**DOCUMENT SECTION:**
——
Spark SQL Math Functions

Below are a subset of Mathematical and Statistical functions

MATH TRIGONOMETRIC FUNCTION SYNTAX	MATH TRIGONOMETRIC FUNCTION DESCRIPTION
asin(e: Column): Column asin(columnName: String): Column	Return arcsine or inverse sine of the input argument, same as java.lang.Math.asin() function.
acos(e: Column): Column acos(columnName: String): Column	Return arccosine or inverse cosine of input argument, same as java.lang.Math.acos() function.
atan(e: Column): Column atan(columnName: String): Column	Return arctangent or inverse tangent of input argument, same as java.lang.Math.atan() function.
sin ( e : Column ) : Column sin(columnName: String): Column	Return sine of the angle, same as java.lang.Math.sin() function.
sinh ( e : Column ) : Column sinh(columnName: String): Column	Return hyperbolic sine of the given value, same as java.lang.Math.sinh() function.
cos(e: Column): Column cos(columnName: String): Column	Return cosine of the angle, same as java.lang.Math.cos() function.
——
**GIVEN RECORDS:**
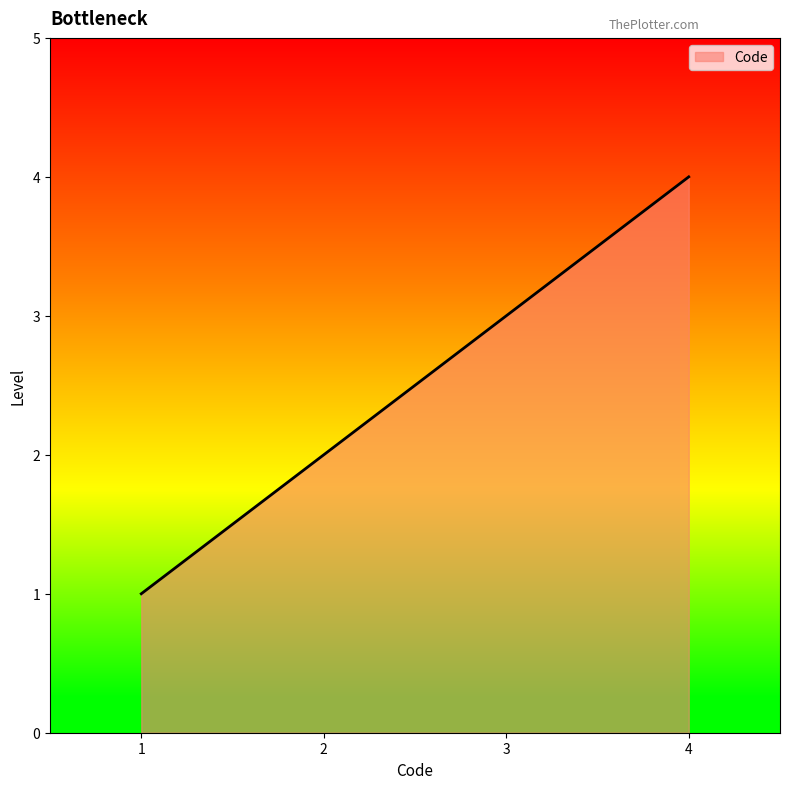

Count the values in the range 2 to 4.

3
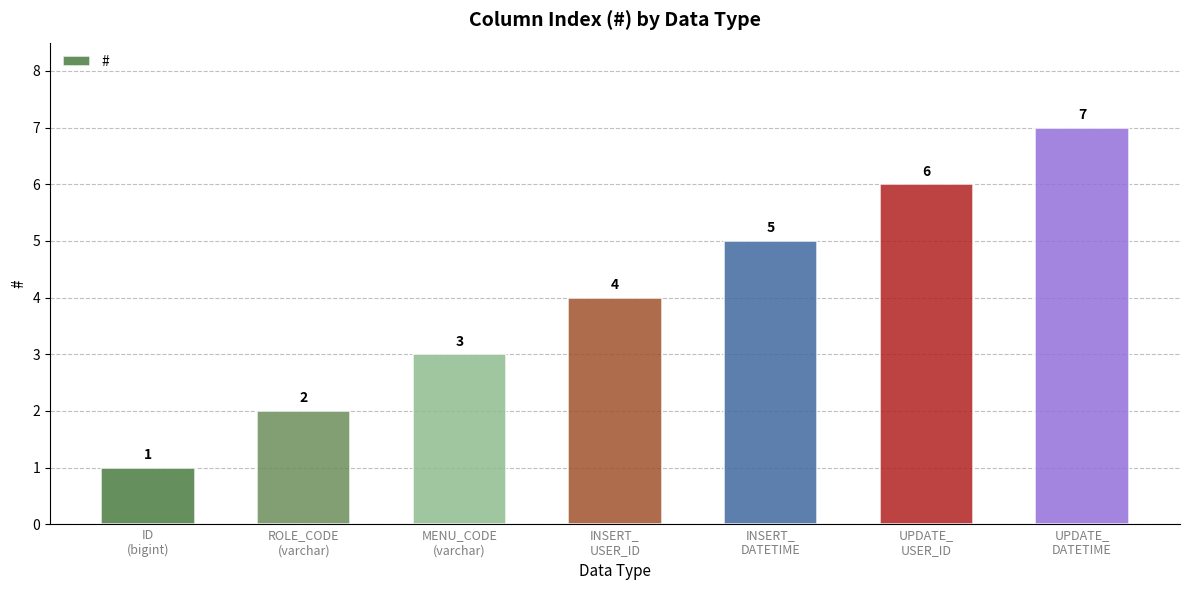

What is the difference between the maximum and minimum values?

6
——
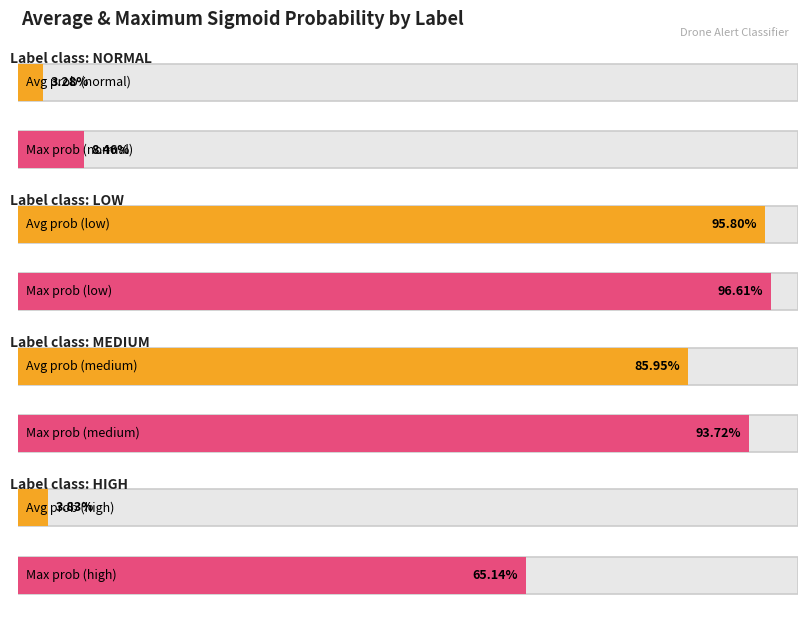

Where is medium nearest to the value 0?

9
——
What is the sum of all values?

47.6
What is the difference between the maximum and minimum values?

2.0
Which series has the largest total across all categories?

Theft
——
**ACTIVITY LIST:**
**1)** Name every function that has a syntax row in the table of the Spark SQL math functions section.
**2)** Translate this sentence from the Spark SQL math functions section into Spanish: "Return sine of the angle, same as java.lang.Math.sin() function."
**3)** Continue the Spark SQL math functions section from its last row.

**SOLVED TASKS:**
**1)** asin, acos, atan, sin, sinh, cos

**2)** Devuelve el seno del ángulo, igual que la función java.lang.Math.sin().

**3)**
cosh(e: Column): Column cosh(columnName: String): Column	Return hyperbolic cosine of the angle, same as java.lang.Math.cosh() function.
tan(e: Column): Column tan(columnName: String): Column	Return tangent of the given value, same as java.lang.Math.tan() function.
tanh(e: Column): Column tanh(columnName: String): Column	Return hyperbolic tangent of the given value, same as java.lang.Math.tanh() function.

SPARK SQL LOG MATH FUNCTIONS SIGNATURE	SPARK FUNCTIONS DESCRIPTION
log(columnName: String): Column	Computes the natural logarithm of the given column.
log(base: Double, a: Column): Column log(base: Double, columnName: String): Column	Returns the first argument-base logarithm of the second argument.
log10(e: Column): Column log10(columnName: String): Column	Computes the logarithm of the given value in base 10.
log1p(e: Column): Column log1p(columnName: String): Column	Computes the natural logarithm of the given value plus one.
log2(expr: Column): Column log2(columnName: String): Column	Computes the logarithm of the given column in base 2.

Aggregate Functions

AGGREGATE FUNCTION SYNTAX	AGGREGATE FUNCTION DESCRIPTION
approx_count_distinct(e: Column)	Returns the count of distinct items in a group.
approx_count_distinct(e: Column, rsd: Double)	Returns the count of distinct items in a group.
avg(e: Column)	Returns the average of values in the input column.
collect_list(e: Column)	Returns all values from an input column with duplicates.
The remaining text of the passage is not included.